Wednesday, April 28, 2010

Romanesque Architecture

Romanesque meaning “romanlike” can be seen in the barrel and groin vaults based on the round arch resembling Roman architecture. This distinguished them from earlier medieval timber-roofed structures and Gothic churches with vaults resting on pointed arches. Although Romanesque architecture varied, most architectures has stone vaults. Almost all Romanesque buildings manifest a new, widely shared methods of architectural thinking, a new logic of design and construction. While being constructed with ashlar masonry combining two traditions. French Romanesque architecture uses large blocks of stone to construct the walls of their buildings and used timber for the roofs. They also used brick and brick like blocks of stone to cover the nave and aisles with vaults. In the Ottonian era, the wooden roofed churches were three story high. Motifs that were exclusive to the Romanesque architecture were vegetal ornaments, lions and other quadrupeds.

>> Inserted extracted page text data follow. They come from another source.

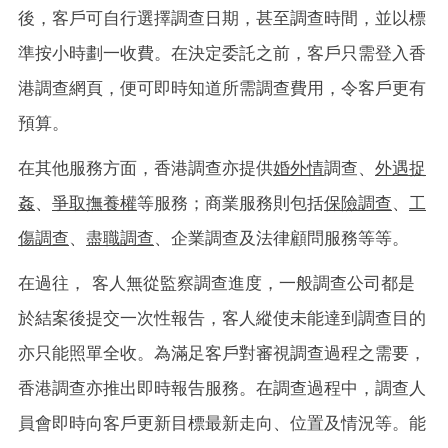
後，客戶可自行選擇調查日期，甚至調查時間，並以標
準按小時劃一收費。在決定委託之前，客戶只需登入香
港調查網頁，便可即時知道所需調查費用，令客戶更有
預算。
在其他服務方面，香港調查亦提供
婚外情
調查、
外遇捉
姦
、
爭取撫養權
等服務；商業服務則包括
保險調查
、
工
傷調查
、
盡職調查
、企業調查及法律顧問服務等等。
在過往， 客人無從監察調查進度，一般調查公司都是
於結案後提交一次性報告，客人縱使未能達到調查目的
亦只能照單全收。為滿足客戶對審視調查過程之需要，
香港調查亦推出即時報告服務。在調查過程中，調查人
員會即時向客戶更新目標最新走向、位置及情況等。能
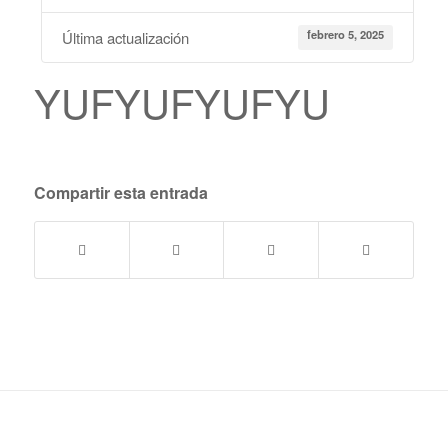
febrero 5, 2025
Última actualización
YUFYUFYUFYU
Compartir esta entrada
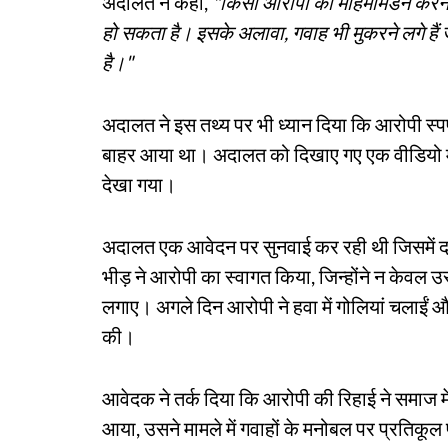
अदालत ने कहा,
"किसी आरोपी का महिमामंडन करना क
हो सकता है। इसके अलावा, गवाह भी मुकरने लगे हैं
है।"
अदालत ने इस तथ्य पर भी ध्यान दिया कि आरोपी स्पष्ट
बाहर आया था। अदालत को दिखाए गए एक वीडियो में आ
देखा गया।
अदालत एक आवेदन पर सुनवाई कर रही थी जिसमें दा
भीड़ ने आरोपी का स्वागत किया, जिन्होंने न केवल उस
लगाए। अगले दिन आरोपी ने हवा में गोलियां चलाईं औ
की।
आवेदक ने तर्क दिया कि आरोपी की रिहाई ने समाज मे
आया, उसने मामले में गवाहों के मनोबल पर प्रतिकूल 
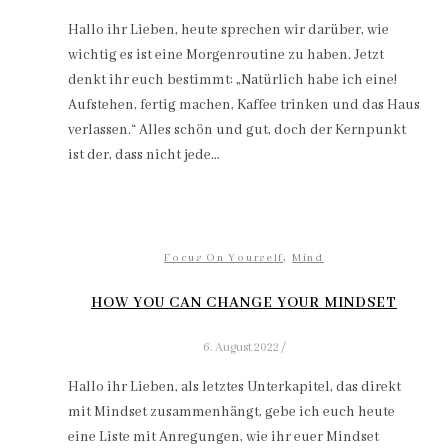
Hallo ihr Lieben, heute sprechen wir darüber, wie
wichtig es ist eine Morgenroutine zu haben. Jetzt
denkt ihr euch bestimmt: „Natürlich habe ich eine!
Aufstehen, fertig machen, Kaffee trinken und das Haus
verlassen.“ Alles schön und gut, doch der Kernpunkt
ist der, dass nicht jede…
,
Focus On Yourself
Mind
HOW YOU CAN CHANGE YOUR MINDSET
6. August 2022
/
Hallo ihr Lieben, als letztes Unterkapitel, das direkt
mit Mindset zusammenhängt, gebe ich euch heute
eine Liste mit Anregungen, wie ihr euer Mindset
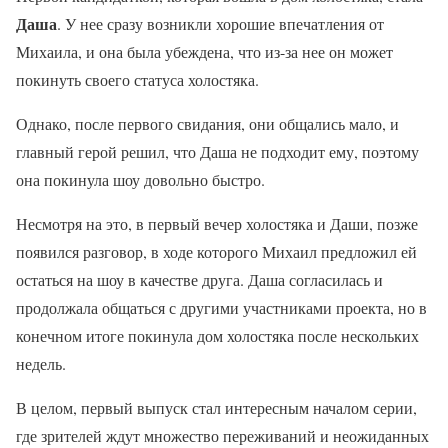
Даша
. У нее сразу возникли хорошие впечатления от
Михаила, и она была убеждена, что из-за нее он может
покинуть своего статуса холостяка.
Однако, после первого свидания, они общались мало, и
главный герой решил, что Даша не подходит ему, поэтому
она покинула шоу довольно быстро.
Несмотря на это, в первый вечер холостяка и Даши, позже
появился разговор, в ходе которого Михаил предложил ей
остаться на шоу в качестве друга. Даша согласилась и
продолжала общаться с другими участниками проекта, но в
конечном итоге покинула дом холостяка после нескольких
недель.
В целом, первый выпуск стал интересным началом серии,
где зрителей ждут множество переживаний и неожиданных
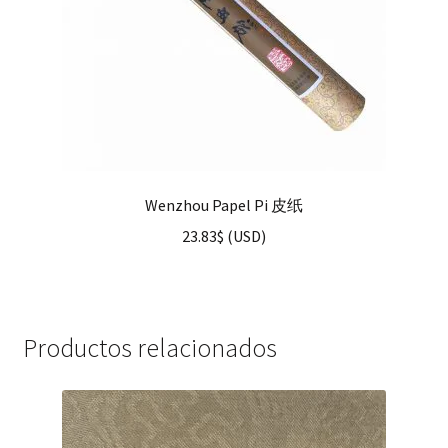
Wenzhou Papel Pi 皮纸
23.83
$
(
USD
)
Productos relacionados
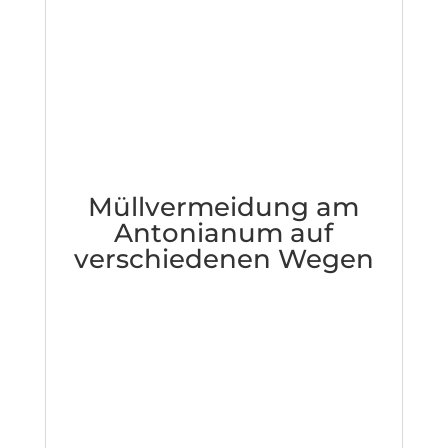
Müllvermeidung am
Antonianum auf
verschiedenen Wegen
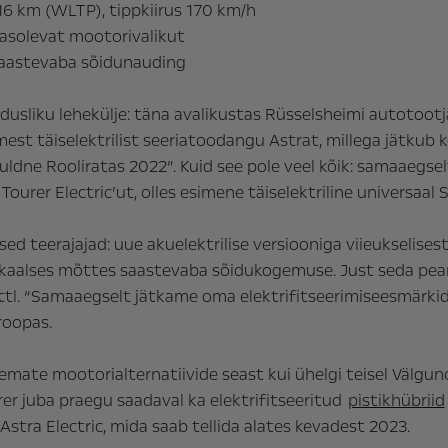
6 km (WLTP), tippkiirus 170 km/h
emasolevat mootorivalikut
 saastevaba sõidunauding
usliku lehekülje: täna avalikustas Rüsselsheimi autotoo
mest täiselektrilist seeriatoodangu Astrat, millega jät
Kuldne Rooliratas 2022”. Kuid see pole veel kõik: samaaegsel
Tourer Electric’ut
, olles esimene täiselektriline universaal 
ised teerajajad: uue akuelektrilise versiooniga viieukselises
okaalses mõttes saastevaba sõidukogemuse. Just seda peam
ettl. “Samaaegselt jätkame oma elektrifitseerimiseesmärkide 
roopas.
emate mootorialternatiivide seast kui ühelgi teisel Välgun
er juba praegu saadaval ka elektrifitseeritud
pistikhübriid
Astra Electric, mida saab tellida alates kevadest 2023.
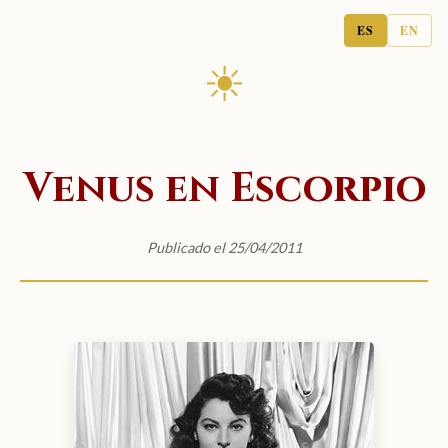
ES
EN
☀
Venus en Escorpio
Publicado el 25/04/2011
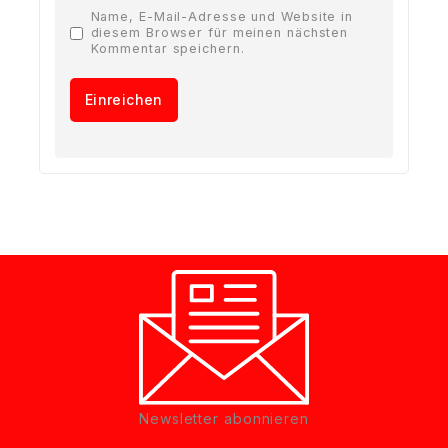
Name, E-Mail-Adresse und Website in
diesem Browser für meinen nächsten
Kommentar speichern.
Newsletter abonnieren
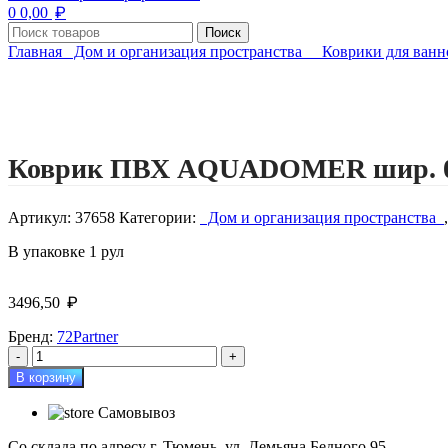
₽
0
0,00
Поиск
Главная
Дом и организация пространства
Коврики для ван
Нажмите, чтобы увеличить изображение
Коврик ПВХ AQUADOMER шир. 0,
Артикул:
37658
Категории:
Дом и организация пространства
,
В упаковке 1 рул
₽
3496,50
Бренд:
72Partner
Количество
товара
В корзину
Коврик
ПВХ
Самовывоз
AQUADOMER
шир.
Со склада по адресу г. Тюмень, ул. Демьяна Бедного 95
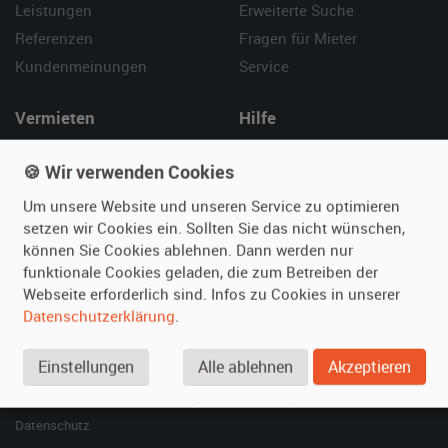
Leistungen
Erweiterte Suche
Referenzen
Fragen für Mieter
Kundenmeinungen
Service
Vermieten
Hilfe
Oldtimer anmelden
Häufige Fragen (FAQ)
🍪 Wir verwenden Cookies
Fotos senden
So funktioniert's
Um unsere Website und unseren Service zu optimieren
Fragen für Vermieter
Kontakt
setzen wir Cookies ein. Sollten Sie das nicht wünschen,
Inserat verwalten
können Sie Cookies ablehnen. Dann werden nur
funktionale Cookies geladen, die zum Betreiben der
SPECIAL
Webseite erforderlich sind. Infos zu Cookies in unserer
Berühmte Filmautos –
Datenschutzerklärung
.
unsere Top 10 ...
Einstellungen
Alle ablehnen
Akzeptieren
© 2026 film-autos.com
Blog
AGB
Impressum
Datenschutz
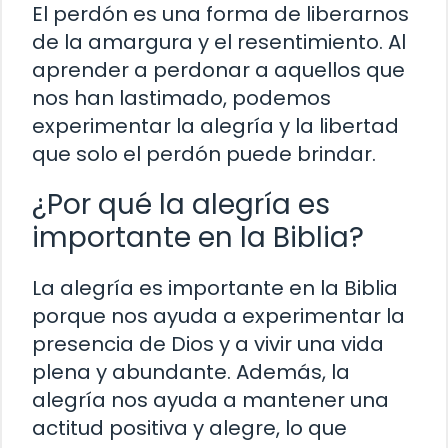
El perdón es una forma de liberarnos
de la amargura y el resentimiento. Al
aprender a perdonar a aquellos que
nos han lastimado, podemos
experimentar la alegría y la libertad
que solo el perdón puede brindar.
¿Por qué la alegría es
importante en la Biblia?
La alegría es importante en la Biblia
porque nos ayuda a experimentar la
presencia de Dios y a vivir una vida
plena y abundante. Además, la
alegría nos ayuda a mantener una
actitud positiva y alegre, lo que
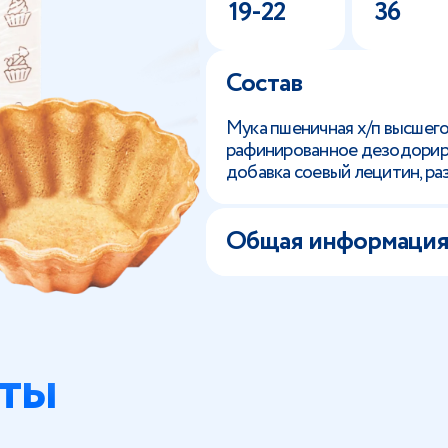
19-22
36
Состав
Мука пшеничная х/п высшего
рафинированное дезодориров
добавка соевый лецитин, ра
Общая информаци
ты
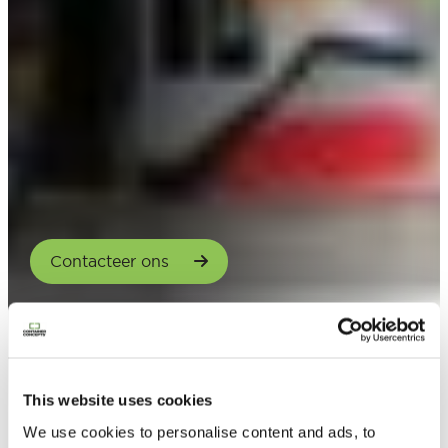
Contacteer ons
This website uses cookies
We use cookies to personalise content and ads, to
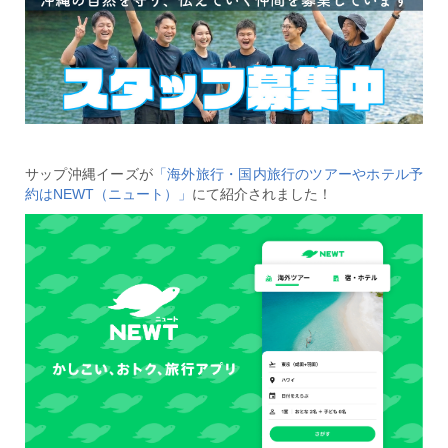
サップ沖縄イーズが
「海外旅行・国内旅行のツアーやホテル予
約はNEWT（ニュート）」
にて紹介されました！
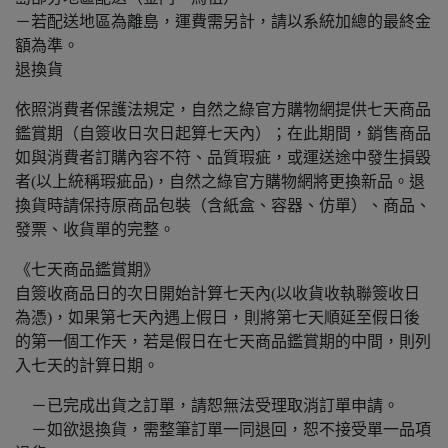
－若配送地區為離島，運費需另計，請以系統加總的最終金
額為準。
退換貨
依照消費者保護法規定，自然之綠官方購物網提供七天商品
鑑賞期（自簽收日次日起算七天內）；在此期間，銷售商品
如與消費者訂購內容不符、品質瑕疵，或運送途中發生損毀
者(以上統稱瑕疵品)，自然之綠官方購物網將更換新品。退
換貨時請保持原商品包裝（含紙盒、容器、仿單）、商品、
發票、收貨單的完整。
《七天商品鑑賞期》
自簽收商品日的次日開始計算七天內(以收貨收執聯簽收日
為憑)，如果第七天內遇上假日，則將第七天順延至假日後
的第一個工作天，若是假日在七天商品鑑賞期的中間，則列
入七天的計算日期。
－已完成出貨之訂單，請恕無法受理取消訂單申請。
－如欲退換貨，需整筆訂單一同退回，恕不接受單一品項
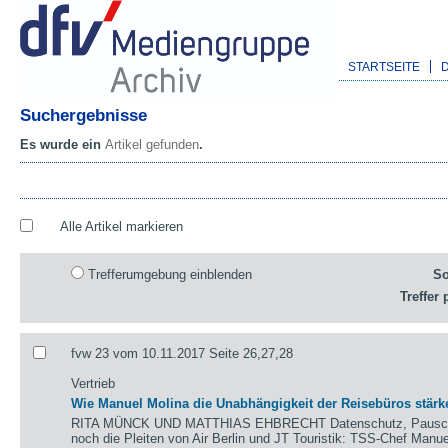
STARTSEITE
Suchergebnisse
Es wurde ein
Artikel gefunden
.
Alle Artikel markieren
Trefferumgebung einblenden
So
Treffer 
fvw 23 vom 10.11.2017 Seite 26,27,28
Vertrieb
Wie Manuel Molina die Unabhängigkeit der Reisebüros stärke
RITA MÜNCK UND MATTHIAS EHBRECHT Datenschutz, Pauschalr
noch die Pleiten von Air Berlin und JT Touristik: TSS-Chef Manue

Wooden roofs were replaced with masonry vaults in 1060 to keep the fire hazard down. Cylindrical piers support barrel vaults in the nave’s axis. Separated by the transverse arches, the nave’s are in bays. In Vignory , the aisles are almost as tall as the nave and are covered by groin vaults that help buttress the barrel vaults. The vaults were placed geometrically precise to support the weight of the towering roof above. Most of the Romanesque buildings were very dark due to lack of light from the barrel vault construction. Thanks to the Vikings, the Normans quickly developed a distinctive Romanesque architectural style that became the major source of French Gothic architecture.